Years ago, my daughter saw a cartoon about a white baby seal. It was a 1975 film based on a Rudyard Kipling story, available at the library on DVD. 

The seal's name was Kotick, but the actors pronounced it "Koteck." Watching the movie with my daughter, I was preoccupied with how much the seal's name sounded like a certain feminine product. I half-expected him to get covered in blood and unceremoniously thrown in the trash. That was not Kipling's plot, however.

My daughter --  then about four years old -- fell hard for the white seal. She watched the film over and over, yearning for a seal of her own.

At a toy store downtown, we found one: a plush white seal cub with melting brown eyes. My daughter took it home and cherished it. It slept in her bed. She introduced it to all her other stuffed animals.

The other day, she brought the brother of Koteck in from the garage. This was an identical white seal, purchased some weeks after the first seal.

Tucked in her bed with the white seal at her side, she looked adorable.

"I'm glad you brought Koteck inside," I said. "He missed you. I can tell he's happy to be with you again!"

"Mom," said my daughter, suddenly awake, her eyes shining with merriment. "Remember the first white seal? Remember what happened?"

"Uh, no, I guess not. What?"

She recounted how her brother had been lying on the couch, sick, when he suddenly leaned over the side and threw up. By sheer coincidence, the white seal was on the floor beneath him. 

Helplessly my daughter looked on as waves of vomit erupted onto the head of her white seal, to the sounds of groans and retching.

Needless to say, the white seal was defiled beyond repair. I bagged him up and threw him in the outside trashcan.
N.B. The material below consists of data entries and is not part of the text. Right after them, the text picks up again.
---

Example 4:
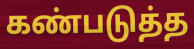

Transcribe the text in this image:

கண்படுத்த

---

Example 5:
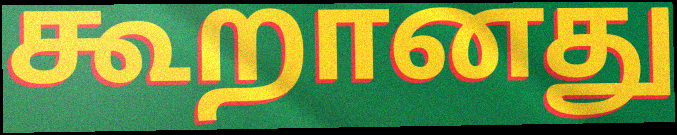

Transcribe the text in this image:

கூறானது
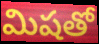
మిషతో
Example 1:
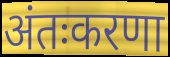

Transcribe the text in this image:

अंतःकरणा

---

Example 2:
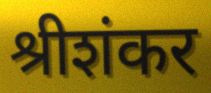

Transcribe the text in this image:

श्रीशंकर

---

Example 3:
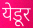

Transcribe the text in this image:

येडूर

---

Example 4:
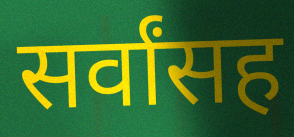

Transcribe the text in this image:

सर्वांसह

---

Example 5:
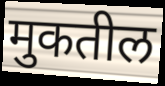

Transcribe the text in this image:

मुकतील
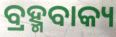
ବ୍ରହ୍ମବାକ୍ୟ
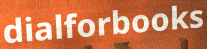
dialforbooks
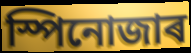
স্পিনোজাৰ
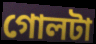
গোলটা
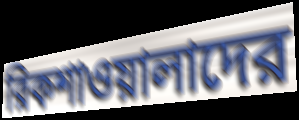
রিকশাওয়ালাদের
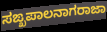
ಸಙ್ಖಪಾಲನಾಗರಾಜಾ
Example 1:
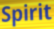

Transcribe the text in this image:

Spirit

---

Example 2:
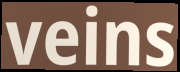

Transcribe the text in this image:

veins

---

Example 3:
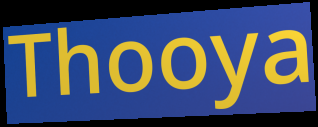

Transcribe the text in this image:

Thooya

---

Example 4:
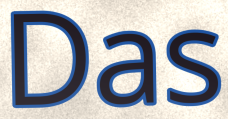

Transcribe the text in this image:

Das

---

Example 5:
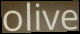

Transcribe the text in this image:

olive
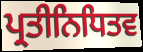
ਪ੍ਰਤੀਨਿਧਿਤਵ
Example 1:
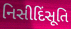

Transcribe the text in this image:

નિસીદિંસૂતિ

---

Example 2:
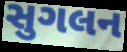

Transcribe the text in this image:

સુગલન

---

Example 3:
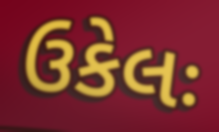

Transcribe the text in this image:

ઉકેલઃ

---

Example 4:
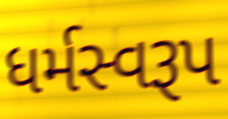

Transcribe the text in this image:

ધર્મસ્વરૂપ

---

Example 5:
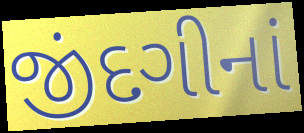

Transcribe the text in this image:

જીંદગીનાં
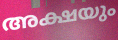
അക്ഷയും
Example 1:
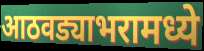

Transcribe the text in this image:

आठवड्याभरामध्ये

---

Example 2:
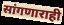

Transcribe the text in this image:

सांगणाराही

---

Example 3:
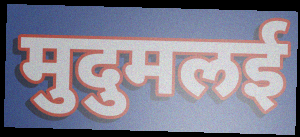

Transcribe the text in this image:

मुदुमलई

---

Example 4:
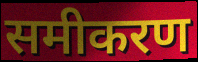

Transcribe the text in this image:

समीकरण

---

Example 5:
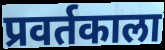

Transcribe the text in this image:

प्रवर्तकाला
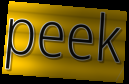
peek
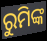
ରୁମିଙ୍କ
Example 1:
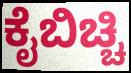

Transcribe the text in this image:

ಕೈಬಿಚ್ಚಿ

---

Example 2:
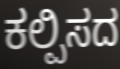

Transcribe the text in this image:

ಕಲ್ಪಿಸದ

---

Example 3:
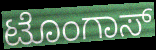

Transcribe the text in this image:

ಟೊಂಗಾಸ್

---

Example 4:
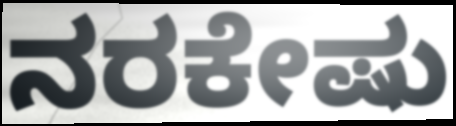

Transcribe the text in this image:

ನರಕೇಷು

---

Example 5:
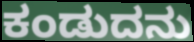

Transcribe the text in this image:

ಕಂಡುದನು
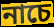
নাচে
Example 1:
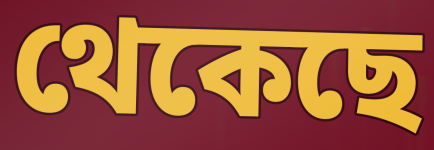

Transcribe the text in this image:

থেকেছে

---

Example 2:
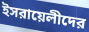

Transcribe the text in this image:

ইসরায়েলীদের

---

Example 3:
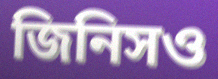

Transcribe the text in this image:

জিনিসও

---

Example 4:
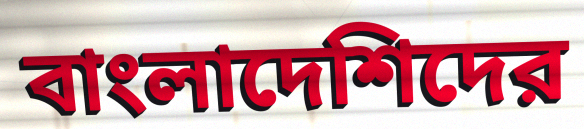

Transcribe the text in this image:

বাংলাদেশিদের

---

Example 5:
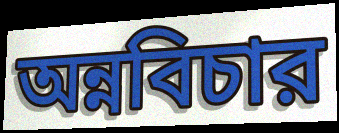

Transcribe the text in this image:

অন্নবিচার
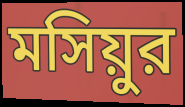
মসিয়ুর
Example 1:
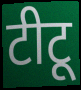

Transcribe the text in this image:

टीटू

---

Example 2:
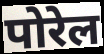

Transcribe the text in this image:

पोरेल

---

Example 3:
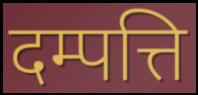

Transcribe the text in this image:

दम्पत्ति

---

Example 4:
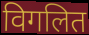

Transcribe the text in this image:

विगलित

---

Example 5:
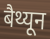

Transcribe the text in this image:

बैथ्यून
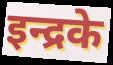
इन्द्रके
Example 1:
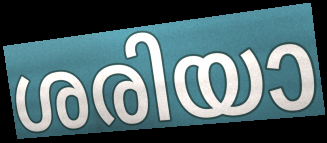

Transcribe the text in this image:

ശരിയാ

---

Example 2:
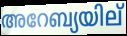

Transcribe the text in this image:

അറേബ്യയില്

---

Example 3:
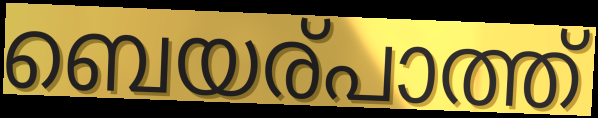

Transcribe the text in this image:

ബെയര്പാത്ത്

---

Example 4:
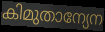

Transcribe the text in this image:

കിമുതാന്യേന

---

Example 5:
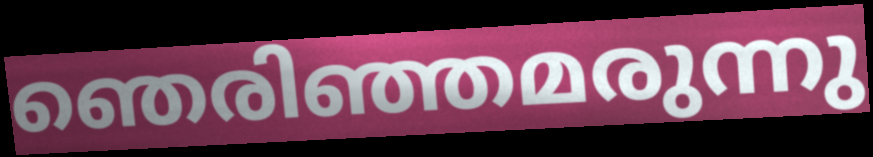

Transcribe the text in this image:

ഞെരിഞ്ഞമരുന്നു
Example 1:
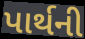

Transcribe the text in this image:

પાર્થની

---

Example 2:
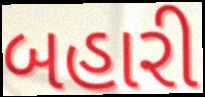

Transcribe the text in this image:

બહારી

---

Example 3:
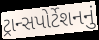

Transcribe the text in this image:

ટ્રાન્સપોર્ટેશનનું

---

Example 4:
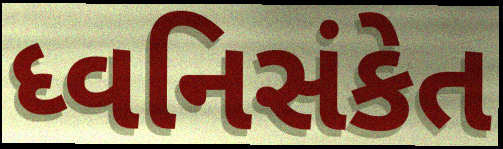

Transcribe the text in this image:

ધ્વનિસંકેત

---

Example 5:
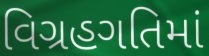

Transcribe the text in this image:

વિગ્રહગતિમાં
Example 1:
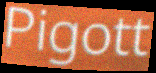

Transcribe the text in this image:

Pigott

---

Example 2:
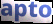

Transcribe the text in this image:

apto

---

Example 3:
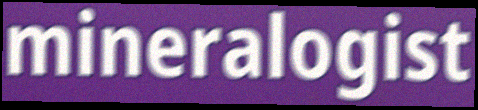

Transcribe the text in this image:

mineralogist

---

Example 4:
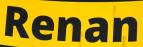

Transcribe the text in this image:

Renan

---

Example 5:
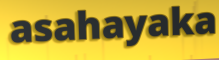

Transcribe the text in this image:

asahayaka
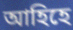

"Oh yeah. Now I remember!" I said. We had a chuckle, though it had not struck her as funny at the time.

While just as cute, the second seal was not quite as beloved as the first. By the time he came along, some innocent corner of my daughter's heart had closed forever.

Now seven years old, she gave a last cruel laugh at the memory of the white seal and fell asleep next to its replacement, a faint smile still on her lips.